Fazia pouco mais de um ano que eu tinha começado a trabalhar na Papelaria & Livraria da dona Lucimar. Ou melhor, Luci, que era como ela gostava de ser chamada.

Eu tinha acabado de completar dezoito anos e queria de alguma forma não ser financeiramente dependente da minha mãe.

Entre um ônibus e outro, passei em frente à papelaria, e o que chamou minha atenção não foram os materiais escolares ou as lembranças confeccionadas para presente de aniversário, mas sim uma prateleira de livros com clássicos da literatura brasileira quase que escondida no lado esquerdo do ponto comercial. Quando percebeu para onde os meus olhos estavam sendo direcionados, Luci veio ao meu encontro e comentou que poucos eram os jovens que davam atenção àquela prateleira. Eu a respondi que nem todos os jovens se interessavam por Maria Lacerda de Moura, Carolina Maria de Jesus, Mario de Andrade ou Graciliano Ramos, mas que talvez se ela incluísse uma prateleira de literatura contemporânea, o interesse desses jovens poderia ser despertado. Ela me encarou como se eu tivesse lhe dito a coisa mais inteligente que já ouvira na vida, e logo depois me perguntou se eu não gostaria de trabalhar durante a manhã na sua Papelaria & Livraria. Aceitei sem nem pensar duas vezes e mais do que minha chefe, Lucimar se tornou uma segunda mãe para mim. Ou melhor, ela era a mãe que eu gostaria que a minha mãe biológica fosse.

Do outro lado da rua, quase que na mesma simetria, uma das filiais da farmácia Silva Rocha prendia a minha atenção.

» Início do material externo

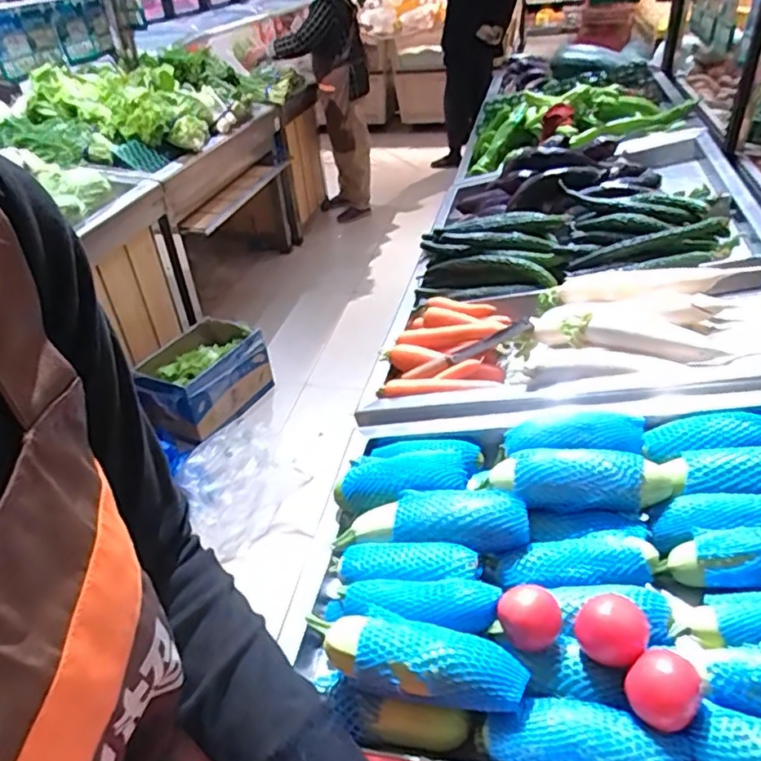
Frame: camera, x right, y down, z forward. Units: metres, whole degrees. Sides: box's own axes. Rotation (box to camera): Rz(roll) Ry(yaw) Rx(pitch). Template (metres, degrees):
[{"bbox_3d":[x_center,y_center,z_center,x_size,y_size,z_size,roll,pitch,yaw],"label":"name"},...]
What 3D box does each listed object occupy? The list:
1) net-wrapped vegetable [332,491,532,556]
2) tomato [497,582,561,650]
[{"bbox_3d":[0.060,0.180,0.771,0.245,0.060,0.081,0,36,7],"label":"net-wrapped vegetable"},{"bbox_3d":[0.157,0.258,0.644,0.062,0.060,0.055,4,37,13],"label":"tomato"}]

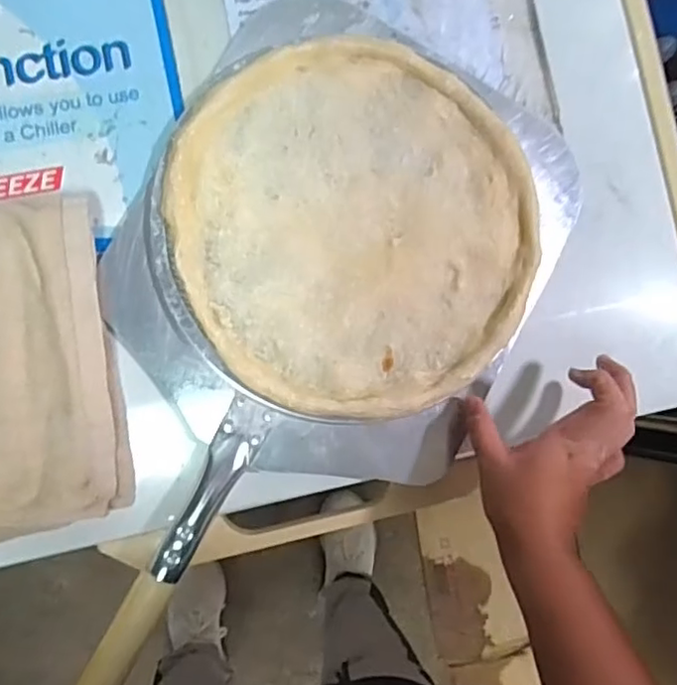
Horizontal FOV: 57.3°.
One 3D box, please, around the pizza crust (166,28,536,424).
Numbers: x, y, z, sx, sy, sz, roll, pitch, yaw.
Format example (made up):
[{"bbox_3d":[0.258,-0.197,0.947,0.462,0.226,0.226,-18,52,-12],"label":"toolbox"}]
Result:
[{"bbox_3d":[0.013,-0.092,0.469,0.263,0.016,0.280,1,85,-6],"label":"pizza crust"}]

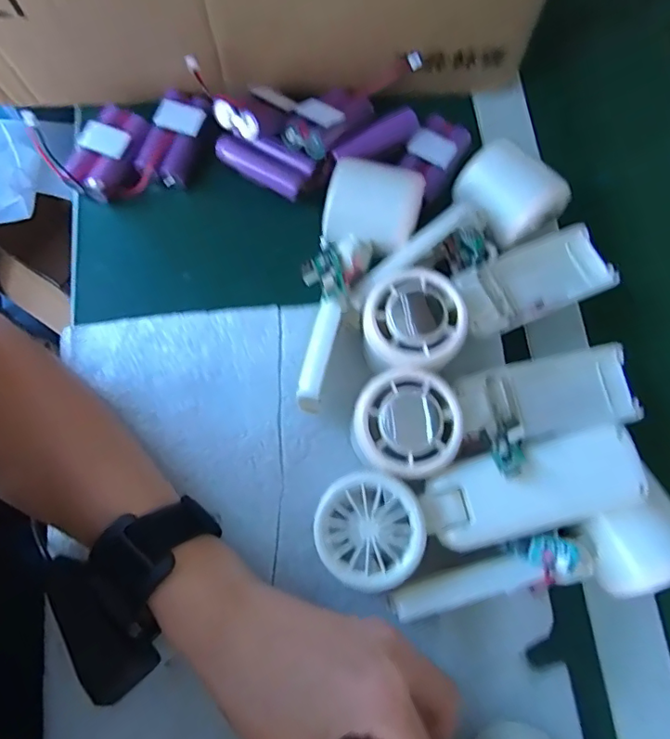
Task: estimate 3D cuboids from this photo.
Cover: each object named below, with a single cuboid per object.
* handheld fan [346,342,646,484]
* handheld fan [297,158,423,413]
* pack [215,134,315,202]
[{"bbox_3d":[0.091,0.024,0.288,0.163,0.045,0.057,-9,75,-4],"label":"handheld fan"},{"bbox_3d":[0.011,-0.052,0.319,0.056,0.050,0.155,14,74,2],"label":"handheld fan"},{"bbox_3d":[-0.050,-0.146,0.369,0.066,0.019,0.030,25,99,3],"label":"pack"}]

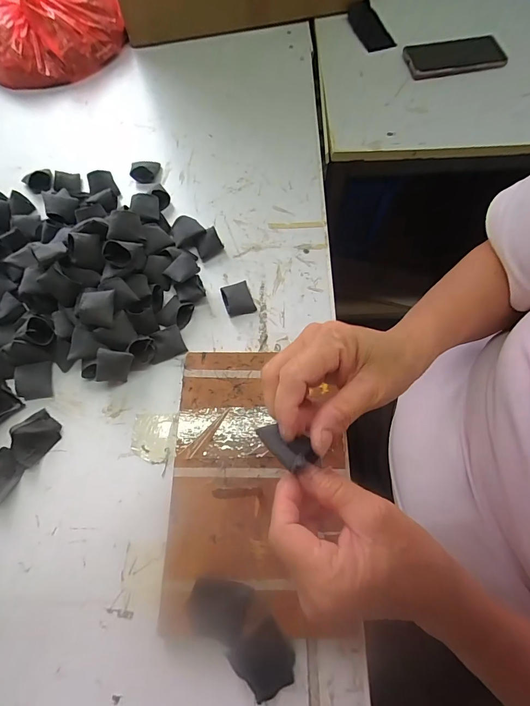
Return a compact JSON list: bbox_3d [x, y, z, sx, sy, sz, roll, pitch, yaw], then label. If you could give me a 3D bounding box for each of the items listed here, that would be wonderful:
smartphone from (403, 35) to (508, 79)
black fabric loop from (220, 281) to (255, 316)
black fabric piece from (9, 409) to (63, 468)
[{"bbox_3d":[0.314,-0.498,0.599,0.162,0.011,0.071,-8,78,-3],"label":"smartphone"},{"bbox_3d":[-0.035,-0.071,0.453,0.035,0.019,0.044,-17,68,-5],"label":"black fabric loop"},{"bbox_3d":[-0.252,0.092,0.394,0.043,0.016,0.048,42,74,17],"label":"black fabric piece"}]

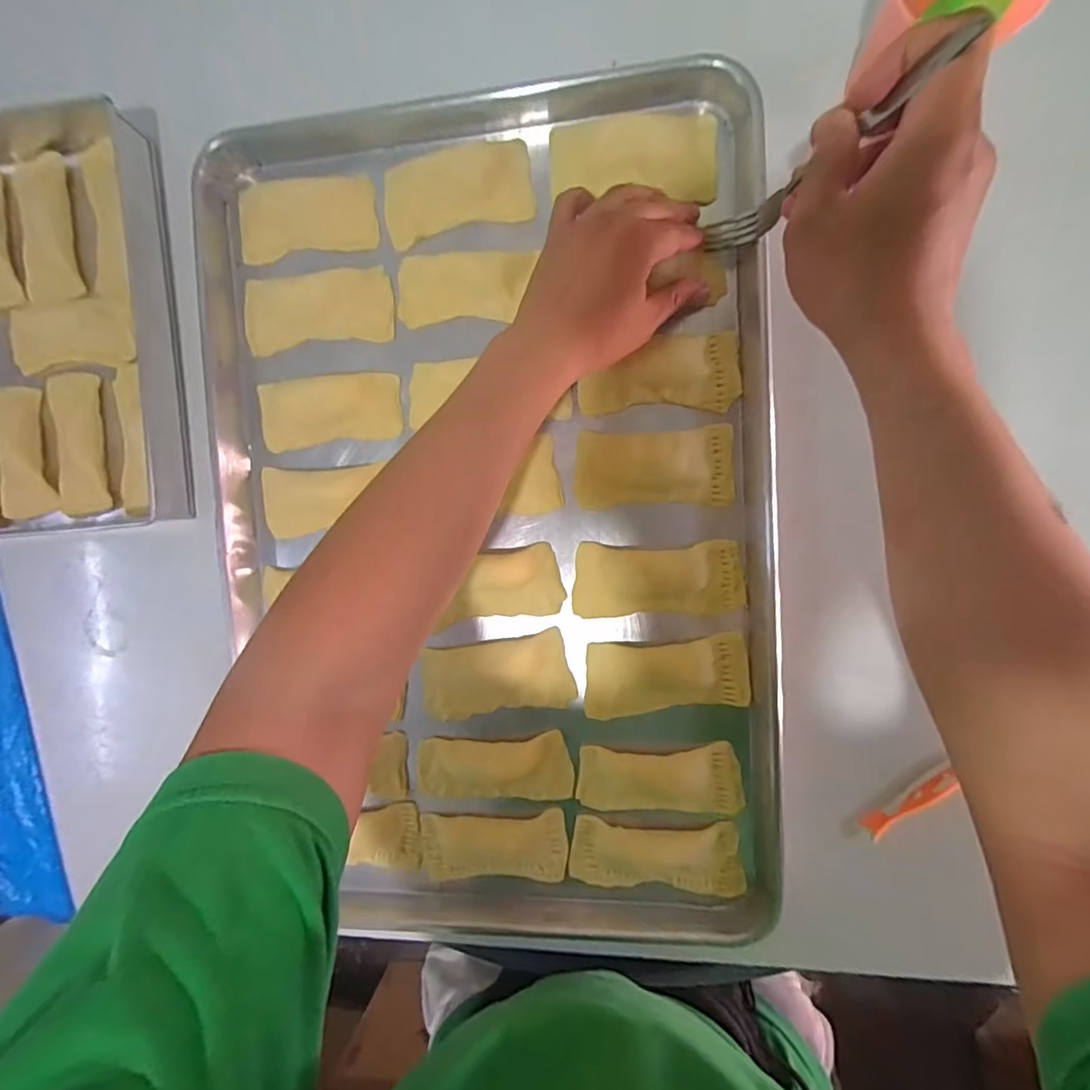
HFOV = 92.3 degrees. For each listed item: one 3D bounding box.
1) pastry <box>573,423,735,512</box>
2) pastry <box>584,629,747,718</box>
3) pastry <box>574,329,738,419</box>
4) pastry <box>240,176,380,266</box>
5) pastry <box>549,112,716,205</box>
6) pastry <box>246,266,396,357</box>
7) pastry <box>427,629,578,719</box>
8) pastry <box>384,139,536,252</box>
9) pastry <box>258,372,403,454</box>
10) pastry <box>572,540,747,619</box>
[{"bbox_3d":[0.078,-0.055,0.375,0.110,0.009,0.055,-1,94,7],"label":"pastry"},{"bbox_3d":[0.088,0.098,0.382,0.117,0.008,0.054,-7,93,8],"label":"pastry"},{"bbox_3d":[0.081,-0.120,0.370,0.112,0.009,0.050,-3,94,7],"label":"pastry"},{"bbox_3d":[-0.181,-0.248,0.397,0.108,0.008,0.053,-2,94,7],"label":"pastry"},{"bbox_3d":[0.061,-0.268,0.360,0.114,0.012,0.053,2,94,7],"label":"pastry"},{"bbox_3d":[-0.175,-0.179,0.400,0.121,0.005,0.054,-1,94,7],"label":"pastry"},{"bbox_3d":[-0.038,0.102,0.398,0.111,0.011,0.057,-11,93,8],"label":"pastry"},{"bbox_3d":[-0.065,-0.256,0.377,0.108,0.013,0.053,-6,93,8],"label":"pastry"},{"bbox_3d":[-0.165,-0.102,0.399,0.110,0.013,0.049,-5,93,7],"label":"pastry"},{"bbox_3d":[0.082,0.026,0.378,0.120,0.013,0.054,0,94,7],"label":"pastry"}]

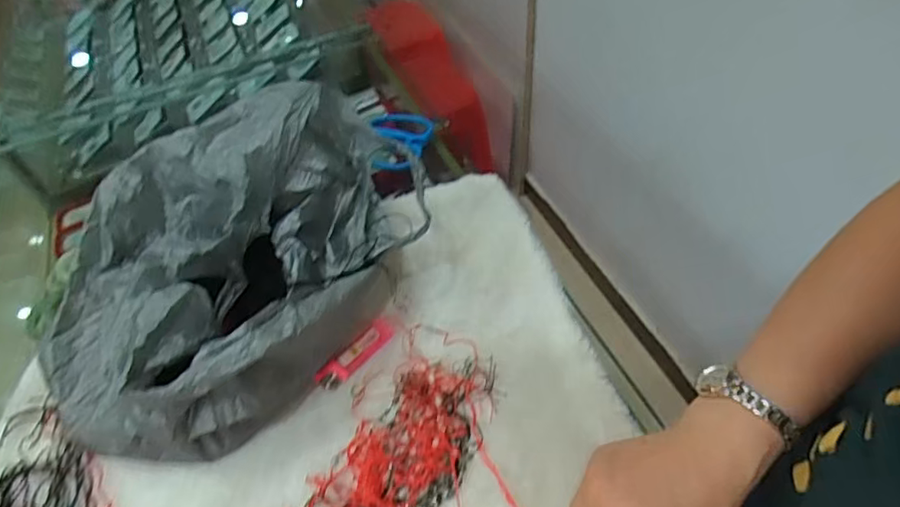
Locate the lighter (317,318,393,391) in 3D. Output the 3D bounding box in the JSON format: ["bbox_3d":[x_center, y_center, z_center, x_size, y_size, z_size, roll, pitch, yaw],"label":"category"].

É quase cômico pensar que eu e minha mãe trabalhávamos tão próximas uma da outra e ao mesmo tempo tão distantes. 

Às vezes eu tinha a sensação de sentir seus olhos em mim, ou melhor, na Papelaria & Livraria, nos momentos em que acompanhava alguma idosa ou idoso até a saída da farmácia. Mas acredito que era só impressão, um desejo reprimido. Ela mal cruzava o seu olhar com o meu na nossa própria casa, imagina fora dela.

Em alguns momentos eu gostava de pensar que a nossa vida seria completamente diferente se meu pai não tivesse morrido e se minha mãe não tivesse se casado de novo. Mas este é o problema do condicional, há sempre um "se", nada é concreto. E me parecia tolice idealizar a minha vida sobre coisas que não dependiam de mim.

Eu não escolhi perder o meu pai aos três anos de idade. Eu não escolhi descobrir aos quatro anos o quanto um homem pode ser desprezível e cruel. Eu não escolhi parecer ser um fardo na vida da minha mãe. Eu não escolhi nada. 

O ônibus do Jardim Petrolar chega, e os corpos apressados sobre o banco adentram ao veículo. Busco mas não encontro o corpo sob o banco com um pedaço ínfimo de papelão em mãos.

— Desculpe não ter olhado por você como deveria — digo em voz alta para o corpo que perdi de vista ou para o pequeno corpo que deveria ter ouvido isso de sua mãe há quinze anos atrás. Não sabia ao certo.